◆ **What the task requires**: Please copy the listing that follows exactly, leaving out any pictures.

◆ **Supplied information**:
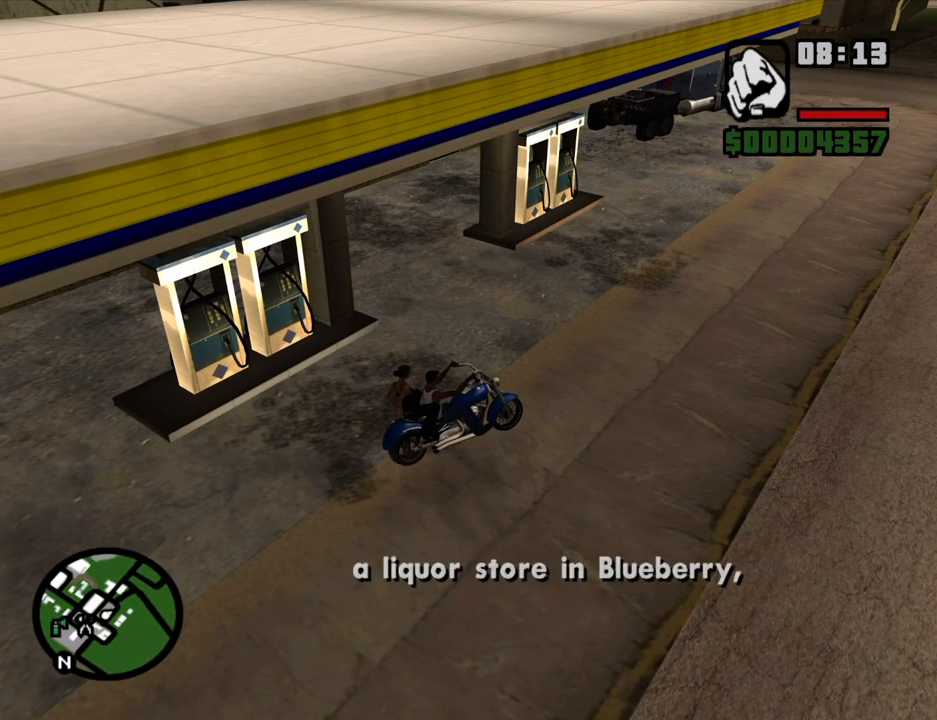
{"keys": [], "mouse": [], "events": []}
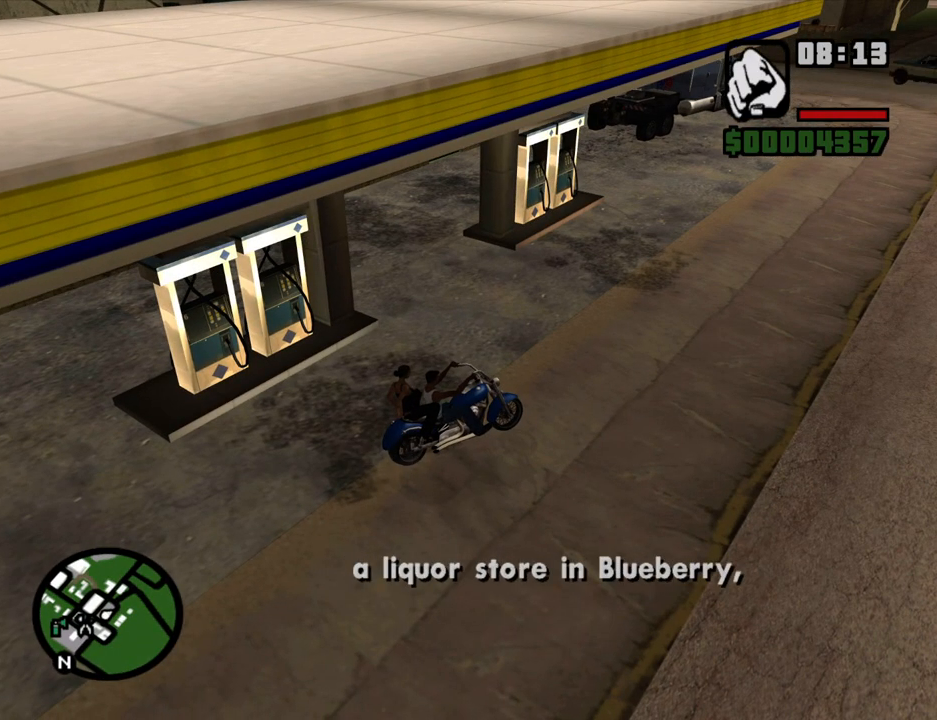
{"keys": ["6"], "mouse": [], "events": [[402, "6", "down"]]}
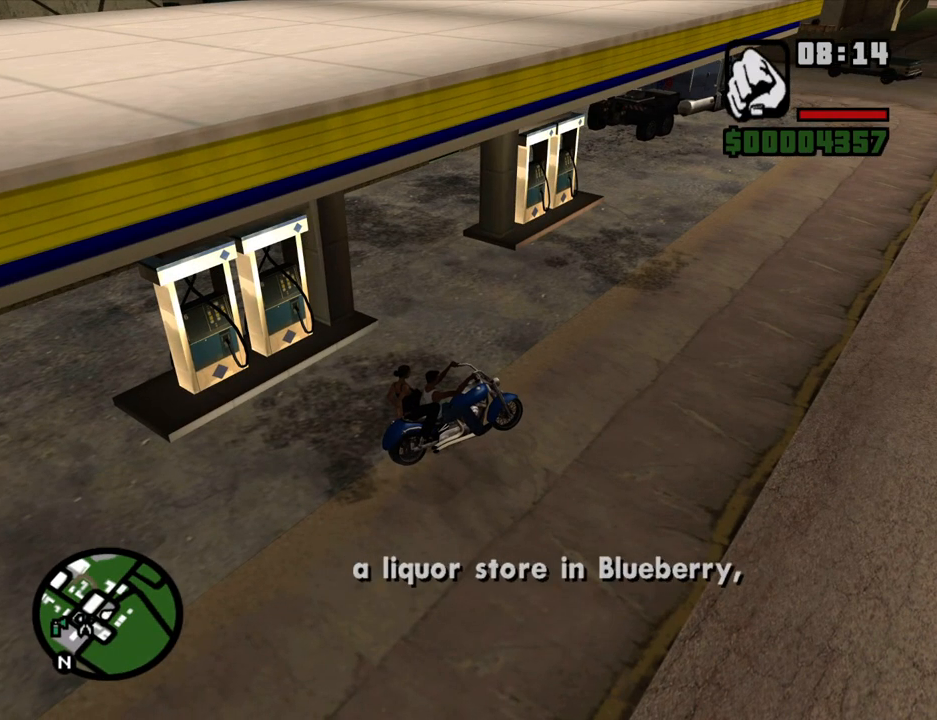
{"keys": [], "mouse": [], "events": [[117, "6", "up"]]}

◆ **Output of the task**:
{"keys": [], "mouse": [], "events": []}
{"keys": ["6"], "mouse": [], "events": [[402, "6", "down"]]}
{"keys": [], "mouse": [], "events": [[117, "6", "up"]]}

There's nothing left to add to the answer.